Airlines are large and complex companies. Like all big businesses, they collect a variety of data on their customers and processes, which they use to inform their business decisions. However, data is getting bigger, and one of New Zealand’s airlines saw that the volume of data and the type of analyses they envisaged for the future were beyond the capacity of their current legacy platforms. Since they have a cloud-first strategy as an organisation, they knew their solution would be to move their data and analyses to the cloud.
Paul Mumby, a principal architect at OSS Group, was one of the first on the scene to bring the airline’s vision to production.
“One of the early things we identified is that the company wanted to remain fluid,” says Mumby. “They wanted to use a platform that would allow them to keep their options open so that if they changed their minds at a future date, the costs of moving to a new platform would be minimal.”
With ease and flexibility in mind, the first version of the new platform was built on Amazon Web Services (AWS), a globally recognized cloud platform that is scalable and cost-effective. Mumby designed the platform and another consultancy manually built and hand-crafted it on AWS with a full Cloudera Hadoop stack.
“While it worked well,” said Mumby, “it wasn’t capable of being altered quickly and easily without a lot of complexity and testing.”
Instead of a manual build, Mumby advocated for a DevOps approach. This way, everything could be automated and nothing would need to be hand-crafted.
“In the DevOps approach, you design the code that builds it for you. When you need to make a change, you change the code instead of manually changing the platform.”
The airline asked Mumby and the OSS Group team to take over the building of the platform. They built the second version in AWS, again with a Cloudera Hadoop stack. Instead of stopping there, Mumby’s team then automated the process they used to build it, using a combination of Ansible, an open-source tool, and CloudFormation, a free AWS tool.
“Ansible can be used to build template machines based on code,” says Mumby.
In essence, Ansible asks Cloudera’s software repository what it needs to stand up the specified stack. The required stack of infrastructure is then built on the AWS platform. Cloudera Director, an automation product that leverages the AWS automation APIs, proceeds to further build out all of their software onto those instances.
“We have scripts that are pushed out to act as CI/CD servers. We’re using Bitbucket, a Git platform, as a revision control solution for the code and GoCD to trigger builds of the infrastructure.”
Building the second version took about the same number of hours as building the first version.
“The original hand-crafted build took five months with a team of five people. It took our team, which had an average of eight people, three months to build the automation.”
However, with the automation capacity of the new version, building an entirely new stack from scratch takes only two hours.
This speed is critical to the agility of a platform. For example, by the time the OSS Group team had finished the build, Cloudera released a new version of their solution stack, leaping from version 5.15 to version 6. Without automation, upgrading to the new stack would have required the team to start over again. With automation, Mumby was able to make the switch to version 6 in less than three weeks.
“We made the appropriate changes to the automation scripts to roll out the version 6 upgrades. We deployed it, tested it, fixed a few problems, fixed the scripts, redeployed it, and now we’ve got a working version 6 cluster.”
As a result of this speed, Mumby suspects that the airline is the first organisation in New Zealand to run version 6 in production.

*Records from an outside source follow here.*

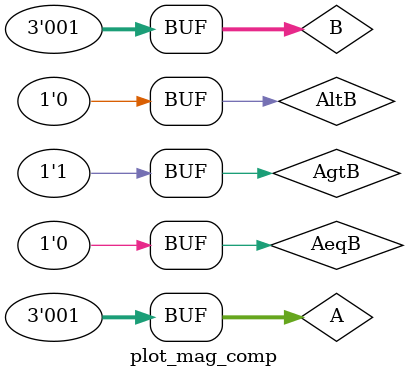
<source format=v>
module plot_mag_comp();
    reg [2:0] A, B;
    wire AltB, AgtB, AeqB;
    assign AltB = (A<B);
    assign AgtB = (A==B);
    assign AeqB = (A>B);
    initial begin
        $dumpfile("plot_mag_comp.vcd");
        $dumpvars(0, plot_mag_comp);
        A = 0; B = 0; #10;
        A = 0; B = 1; #10;
        A = 1; B = 0; #10;
        A = 1; B = 1; #10;
    end
endmodule
</source>
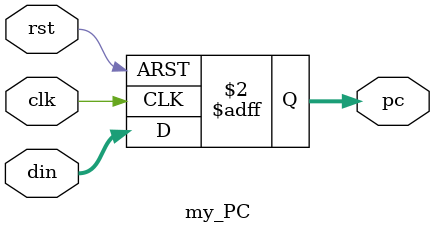
<source format=v>
`timescale 1ns / 1ps
module my_PC(
    input  wire         rst,
    input  wire         clk,
    input  wire [31:0]  din,
    output reg [31:0]   pc
    );
    
    always @ (posedge clk or posedge rst) begin
        if (rst) begin
            pc <= 0;
        end else begin
            pc <= din;
        end
    end
   
endmodule

</source>
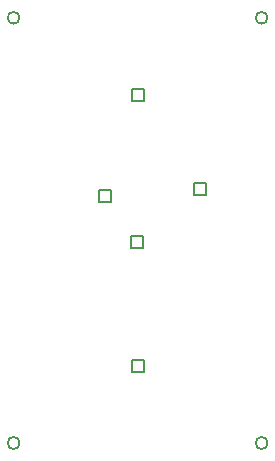
<source format=gbr>
G04*
G04 #@! TF.GenerationSoftware,Altium Limited,Altium Designer,23.10.1 (27)*
G04*
G04 Layer_Color=2752767*
%FSLAX44Y44*%
%MOMM*%
G71*
G04*
G04 #@! TF.SameCoordinates,C40AB362-5B66-420F-9F68-920D16D289EC*
G04*
G04*
G04 #@! TF.FilePolarity,Positive*
G04*
G01*
G75*
%ADD12C,0.1270*%
%ADD32C,0.1693*%
D12*
X92416Y224320D02*
Y234480D01*
X102576D01*
Y224320D01*
X92416D01*
X119380Y185420D02*
Y195580D01*
X129540D01*
Y185420D01*
X119380D01*
X172720Y229870D02*
Y240030D01*
X182880D01*
Y229870D01*
X172720D01*
X119920Y309920D02*
Y320080D01*
X130080D01*
Y309920D01*
X119920D01*
Y79920D02*
Y90080D01*
X130080D01*
Y79920D01*
X119920D01*
D32*
X235080Y380000D02*
G03*
X235080Y380000I-5080J0D01*
G01*
X25080D02*
G03*
X25080Y380000I-5080J0D01*
G01*
X235080Y20000D02*
G03*
X235080Y20000I-5080J0D01*
G01*
X25080D02*
G03*
X25080Y20000I-5080J0D01*
G01*
M02*

</source>
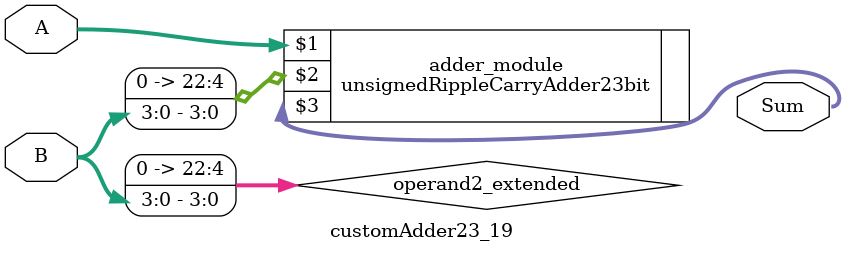
<source format=v>

module customAdder23_19(
                    input [22 : 0] A,
                    input [3 : 0] B,
                    
                    output [23 : 0] Sum
            );

    wire [22 : 0] operand2_extended;
    
    assign operand2_extended =  {19'b0, B};
    
    unsignedRippleCarryAdder23bit adder_module(
        A,
        operand2_extended,
        Sum
    );
    
endmodule
        
</source>
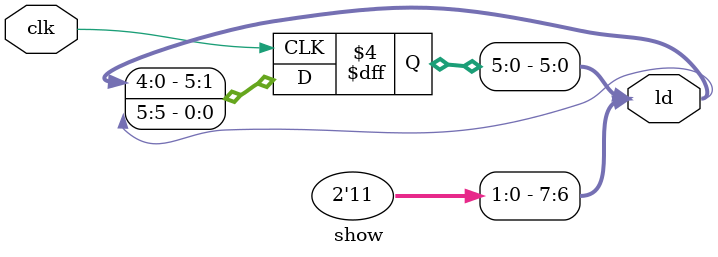
<source format=v>
`timescale 1ns / 1ps

module show(clk,ld);
    input clk;
    output reg [7:0]ld = 8'b1111_1110;
    integer i;
    always@(posedge clk) begin
        for(i = 0 ; i < 5 ;i = i + 1)begin
            ld[i+1] <= ld[i];
        end
        ld[0] <= ld[5];
    end
    
endmodule
</source>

While the airline is interested in enhancing agility, they are also interested in reducing cost. Mumby and the OSS Group team were able to leverage some aspects of how AWS works to minimise cost. Specifically, they changed the way they purchased instances.
“When we are testing, we sometimes deploy a whole new cluster three times a day.”
Typically, new clusters are large and expensive, with infrastructure costing thousands of dollars per week.
“Building five different versions to try out what works can cost hundreds of dollars, even for a few hours of testing.”
AWS caters for this testing phase by offering spot instances. They offer unused virtual servers at a discount when used for short-term projects.
“We only pay for what we need to because we’re doing it on AWS.”
Spot instances can then be scaled up to reserved instances and on-demand instances according to the company’s requirements and level of commitment to AWS. By using a considered combination of spot instances, reserved instances and On-Demand instances, OSS Group were able to cut costs by 80% while building the second version.
“It also means that when we need to test something, we can scale back down again.”
From the very beginning of the first build, the airline insisted on maintaining flexibility with their data platform strategy.
“Because of their requirements, we had to use a platform that was compatible with tools that were not proprietary.”
Instead of insisting on using their specific tools, AWS provided extensive flexibility, from scalable pricing to numerous APIs. Their compatibility with open-source tools made the automation solutions chosen by OSS Group easy to implement.
“This means that the effort required to move to another platform solution would be relatively low.”
This flexibility gave the airline the peace of mind it needed to adopt AWS as their platform of choice.
It is perhaps ironic that the very qualities that make AWS easy to move away from have resulted in the development of a loyal customer.
“I don’t anticipate the airline moving away from AWS in the foreseeable future,” Mumby concludes.